幼友だち


近所に住んでいるはずなのに、なぜか会う機会がないのが小学生時代の友だち。ましてや県外で暮らす友に会うことはまず難しい。5月の連休、大阪在住のKさんが鳥取に帰ってこられるというので、暇な同窓生3人が集まって帰鳥歓迎会を開いた。Kさんとは約20年ぶりの再会である。

挨拶もそこそこに、白髪が増えたとか腰が痛いなどといった近況報告から宴会が始まる。家族や仕事の話が一段落すると、歳をとったことに少々ため息を交えながらも、孫の話題で盛り上がる。皆、ほころんだ顔に幼顔が重なるから面白い。

Kさんは当時から美人でお姉さんタイプ。いつも明るくて活発だったと思い起こすと、隣に座っているSくんがそうそうと頷く。向かいの席のPちゃんが「ホットパンツで海を走り回っていた女性は少なかったからな」と付け加え、Kさんの目が昔のように悪戯っぽくなる。

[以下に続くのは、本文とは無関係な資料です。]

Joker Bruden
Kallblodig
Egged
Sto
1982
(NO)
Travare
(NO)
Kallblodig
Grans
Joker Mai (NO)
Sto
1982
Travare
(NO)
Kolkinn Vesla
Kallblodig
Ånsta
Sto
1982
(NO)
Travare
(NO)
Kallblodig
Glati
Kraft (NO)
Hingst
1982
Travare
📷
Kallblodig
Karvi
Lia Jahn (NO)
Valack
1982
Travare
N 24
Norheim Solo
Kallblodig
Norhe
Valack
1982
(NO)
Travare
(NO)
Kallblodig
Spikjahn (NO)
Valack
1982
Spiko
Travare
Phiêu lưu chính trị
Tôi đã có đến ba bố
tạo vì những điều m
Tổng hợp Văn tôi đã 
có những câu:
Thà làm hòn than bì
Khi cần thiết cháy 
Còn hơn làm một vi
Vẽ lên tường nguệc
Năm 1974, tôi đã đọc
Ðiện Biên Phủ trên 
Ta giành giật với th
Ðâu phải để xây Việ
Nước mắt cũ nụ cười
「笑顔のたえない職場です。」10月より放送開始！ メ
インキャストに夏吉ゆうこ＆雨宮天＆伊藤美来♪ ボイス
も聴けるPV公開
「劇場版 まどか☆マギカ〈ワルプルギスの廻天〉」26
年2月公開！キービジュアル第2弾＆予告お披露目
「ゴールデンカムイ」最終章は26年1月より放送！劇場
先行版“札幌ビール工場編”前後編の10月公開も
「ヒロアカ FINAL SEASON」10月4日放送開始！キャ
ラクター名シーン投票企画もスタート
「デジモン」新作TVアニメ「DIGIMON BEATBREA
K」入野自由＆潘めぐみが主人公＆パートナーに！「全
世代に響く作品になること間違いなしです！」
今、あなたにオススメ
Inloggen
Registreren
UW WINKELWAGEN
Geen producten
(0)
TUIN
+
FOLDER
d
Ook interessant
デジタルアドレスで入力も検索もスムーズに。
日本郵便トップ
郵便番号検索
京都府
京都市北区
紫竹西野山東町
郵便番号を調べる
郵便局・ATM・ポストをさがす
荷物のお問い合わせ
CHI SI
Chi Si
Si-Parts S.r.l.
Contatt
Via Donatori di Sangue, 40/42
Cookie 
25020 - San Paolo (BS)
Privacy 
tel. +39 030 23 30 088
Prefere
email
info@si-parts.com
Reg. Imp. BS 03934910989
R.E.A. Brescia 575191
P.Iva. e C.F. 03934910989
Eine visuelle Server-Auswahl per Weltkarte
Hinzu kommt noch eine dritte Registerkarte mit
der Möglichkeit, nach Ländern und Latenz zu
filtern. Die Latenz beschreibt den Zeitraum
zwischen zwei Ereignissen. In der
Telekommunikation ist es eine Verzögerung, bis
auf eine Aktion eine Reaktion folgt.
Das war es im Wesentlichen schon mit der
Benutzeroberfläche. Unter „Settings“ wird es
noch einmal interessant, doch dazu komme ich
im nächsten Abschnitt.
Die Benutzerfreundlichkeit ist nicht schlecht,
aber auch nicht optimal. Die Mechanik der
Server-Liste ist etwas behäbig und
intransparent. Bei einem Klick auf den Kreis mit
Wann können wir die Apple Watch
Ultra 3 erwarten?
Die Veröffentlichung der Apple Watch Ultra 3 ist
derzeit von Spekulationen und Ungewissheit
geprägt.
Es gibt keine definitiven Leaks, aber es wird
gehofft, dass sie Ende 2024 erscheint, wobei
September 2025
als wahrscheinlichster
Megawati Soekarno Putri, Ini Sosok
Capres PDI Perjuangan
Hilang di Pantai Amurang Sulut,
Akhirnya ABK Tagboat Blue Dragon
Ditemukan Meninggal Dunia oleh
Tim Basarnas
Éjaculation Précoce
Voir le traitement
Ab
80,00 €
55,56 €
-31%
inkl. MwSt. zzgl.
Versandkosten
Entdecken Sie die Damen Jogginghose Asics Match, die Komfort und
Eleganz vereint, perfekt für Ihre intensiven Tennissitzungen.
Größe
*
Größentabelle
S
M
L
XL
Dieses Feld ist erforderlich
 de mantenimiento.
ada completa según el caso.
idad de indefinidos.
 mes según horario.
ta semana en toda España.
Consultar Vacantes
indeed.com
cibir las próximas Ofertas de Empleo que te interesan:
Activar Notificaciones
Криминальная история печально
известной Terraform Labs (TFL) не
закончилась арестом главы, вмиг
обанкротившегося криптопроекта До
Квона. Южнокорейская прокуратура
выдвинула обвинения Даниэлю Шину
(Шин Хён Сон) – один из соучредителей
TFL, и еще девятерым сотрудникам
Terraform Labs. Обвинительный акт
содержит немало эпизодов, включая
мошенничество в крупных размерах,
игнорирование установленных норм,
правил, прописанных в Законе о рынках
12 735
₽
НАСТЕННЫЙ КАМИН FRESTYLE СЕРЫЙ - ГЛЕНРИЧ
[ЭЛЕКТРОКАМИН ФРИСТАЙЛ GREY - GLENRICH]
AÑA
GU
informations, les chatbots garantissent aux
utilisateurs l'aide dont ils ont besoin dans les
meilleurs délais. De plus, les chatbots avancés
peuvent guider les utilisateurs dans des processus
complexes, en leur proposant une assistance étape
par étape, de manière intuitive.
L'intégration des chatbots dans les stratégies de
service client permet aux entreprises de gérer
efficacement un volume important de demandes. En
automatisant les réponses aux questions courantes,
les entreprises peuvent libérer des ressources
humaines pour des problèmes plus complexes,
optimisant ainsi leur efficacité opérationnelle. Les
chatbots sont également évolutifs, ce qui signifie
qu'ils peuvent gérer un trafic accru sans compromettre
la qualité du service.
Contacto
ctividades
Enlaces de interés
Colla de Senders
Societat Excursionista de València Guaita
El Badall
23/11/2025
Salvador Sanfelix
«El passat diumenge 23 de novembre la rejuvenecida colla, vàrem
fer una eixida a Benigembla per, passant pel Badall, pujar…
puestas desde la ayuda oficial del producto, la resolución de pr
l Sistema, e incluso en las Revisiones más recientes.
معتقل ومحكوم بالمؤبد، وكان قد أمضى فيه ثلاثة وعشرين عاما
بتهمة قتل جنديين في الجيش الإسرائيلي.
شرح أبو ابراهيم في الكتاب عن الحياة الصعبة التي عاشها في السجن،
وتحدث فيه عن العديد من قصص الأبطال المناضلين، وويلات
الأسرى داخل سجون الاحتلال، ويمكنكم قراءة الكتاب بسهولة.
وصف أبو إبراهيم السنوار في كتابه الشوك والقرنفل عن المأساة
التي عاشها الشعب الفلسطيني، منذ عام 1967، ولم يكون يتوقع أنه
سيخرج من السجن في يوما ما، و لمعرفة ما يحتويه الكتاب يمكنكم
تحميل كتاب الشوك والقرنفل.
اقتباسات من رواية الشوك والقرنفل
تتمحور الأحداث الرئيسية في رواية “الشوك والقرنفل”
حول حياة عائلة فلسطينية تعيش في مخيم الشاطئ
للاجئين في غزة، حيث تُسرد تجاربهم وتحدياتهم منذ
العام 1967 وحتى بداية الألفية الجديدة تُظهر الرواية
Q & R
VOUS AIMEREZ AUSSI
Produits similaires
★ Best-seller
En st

友の思い出話は、すべてが新鮮で楽しい。早生まれで肉体的にも精神的にもオクテだった私が知らないエピソードも、たくさんありそうだ。「次は同窓生全員に声をかけよう」と約束したものの、そう簡単に集まれるはずもなく、ついつい「みんな、鳥取で暮らそうよ」などと子どものようなわがままをつぶやくのである。